The lack of agreement on this issue freaks me out.
Capita plc
Half Year Results 2023
Summary
• Acceleration in financial performance
• Good growth momentum; minimal impact from cyber incident
• Consistently strong delivery of operational KPIs
• Improved employee engagement; reduced employee attrition
• Funding position transformed with RCF extension, USPP and disposal programme close to completion
• Foundations for sustainable long term growth further strengthened
H1 2023 Financial results
• Adjusted revenue1 increased by 6% to £1,402.4m (H1 2022: £1,326.0m) with growth in underlying trading and one-off benefits in Experience from Virgin Media O2 contract transition and a commercial settlement
• Adjusted profit before tax1 increased by £8.4m to £33.1m (H1 2022: £24.7m)
• Reported loss before tax of £67.9m (H1 2022 profit: £0.1m) due to business exits, non-core Portfolio goodwill impairment and costs associated with the Group's cyber incident
• Free cash outflow excluding business exits2* of £53.4m (H1 2022 outflow: £16.5m) reflecting increased working capital, the cyber incident and increased digital investment
• Post-IFRS 16 net debt reduced by £165.8m to £544.6m (30 June 2022: £710.4m) driven by Portfolio disposal programme and continued rationalisation of leased property estate
Growth momentum
• Total contract value (TCV) won of £1,357m (H1 2022: £1,413m); book to bill maintained at 1.0x
• Secured £250m TCV on Disabled Students Allowance framework with Student Loans Company in July
• Preferred bidder on £565m TCV in Public Service for Functional Assessment Services with Department for Work and Pensions, expected to be signed in the second half of 2023
• TCV awarded at 31 July, £2.2bn; up 54%
• In year revenue increased 22% to £650m (H1 2022: £534m), strong performance in Experience
Transformed funding position
• RCF of £280m extended to 31 December 2026
• Issuance of £101.9m of USPP in July
• Continued progress on non-core business disposal programme
◦ Completion of People pillar disposal in H1 23
◦ Completion of Software and Business Solutions disposals in July, c.£45m net proceeds received
Outlook
• Full-year expectations remain unchanged
• On track to deliver acceleration in financial performance in 2023
• Target to double the Group EBIT margin over the medium term, underpinned by £40m cost savings by the end of 2024
Jon Lewis, Chief Executive Officer, said:
“I am pleased with the good progress we continued to make at Capita during the first half of the year as we accelerate our financial performance.
“Our strategy, focused on two core, growing markets is working.
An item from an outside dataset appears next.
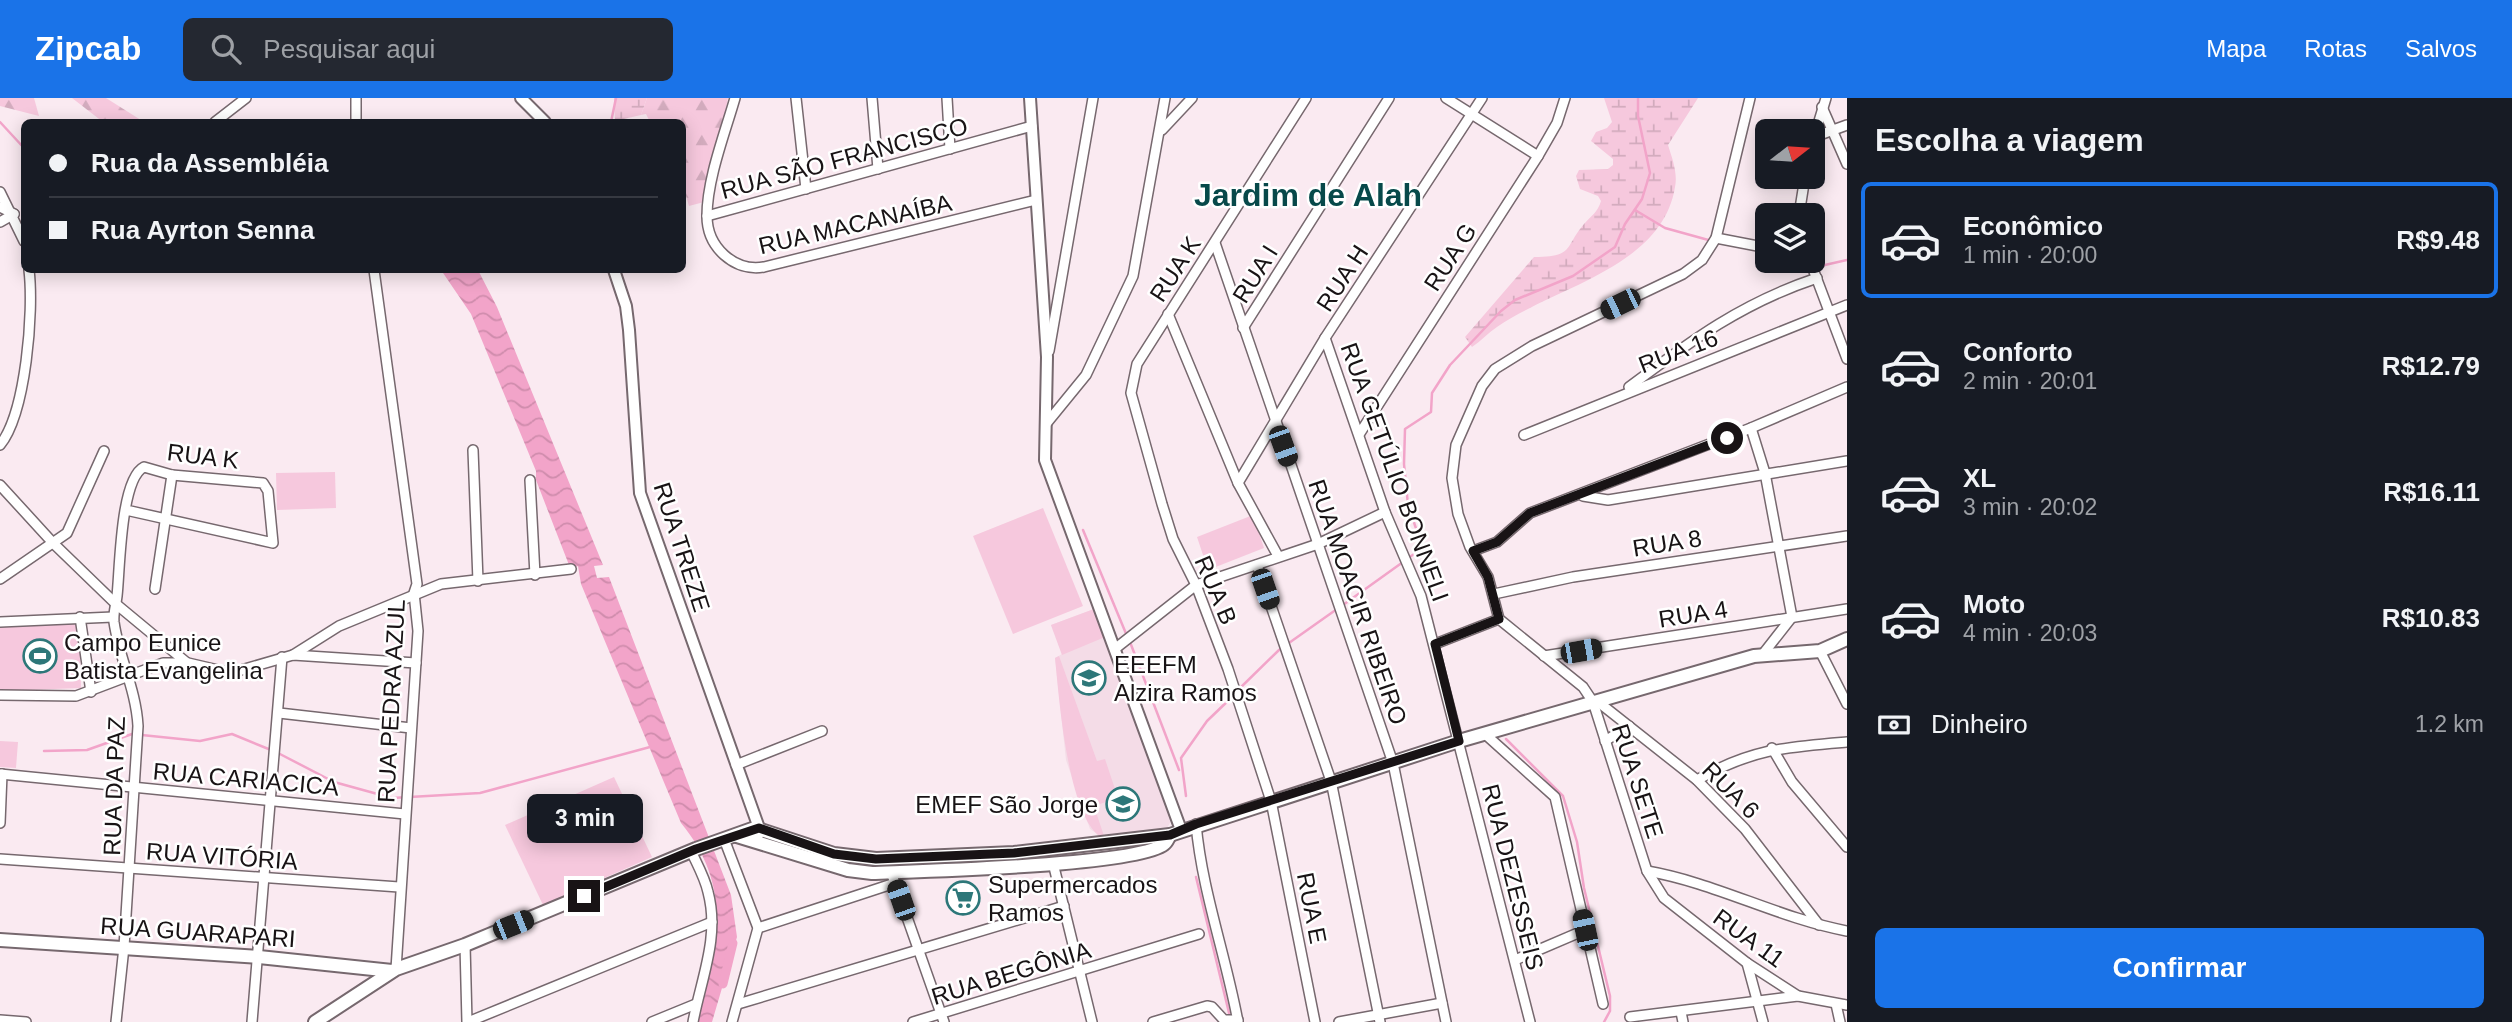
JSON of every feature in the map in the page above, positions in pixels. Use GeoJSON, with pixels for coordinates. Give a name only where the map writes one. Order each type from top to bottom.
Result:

We have delivered increased adj
I am very surprised that the new CEO has been monstered because he seems to be very appropriate as part of the switch to digital. Some commentators have moaned that capita is behind in this area yet when they hire a CEO to address the issue he is criticized for not having a traditional call centre background.
I think that politics gives everyone a free hit on capita which will turn around when something exciting happens in relation to improving public services. The sadness is that a turnaround of that kind could be two or three years away.
Yes it would be good to hear Adolpho's views. The problem with the current regime is that they have gone a bit overboard on the socially useful organization approach. Shareholders are treated as Nigel Farage types while executives are richly rewarded.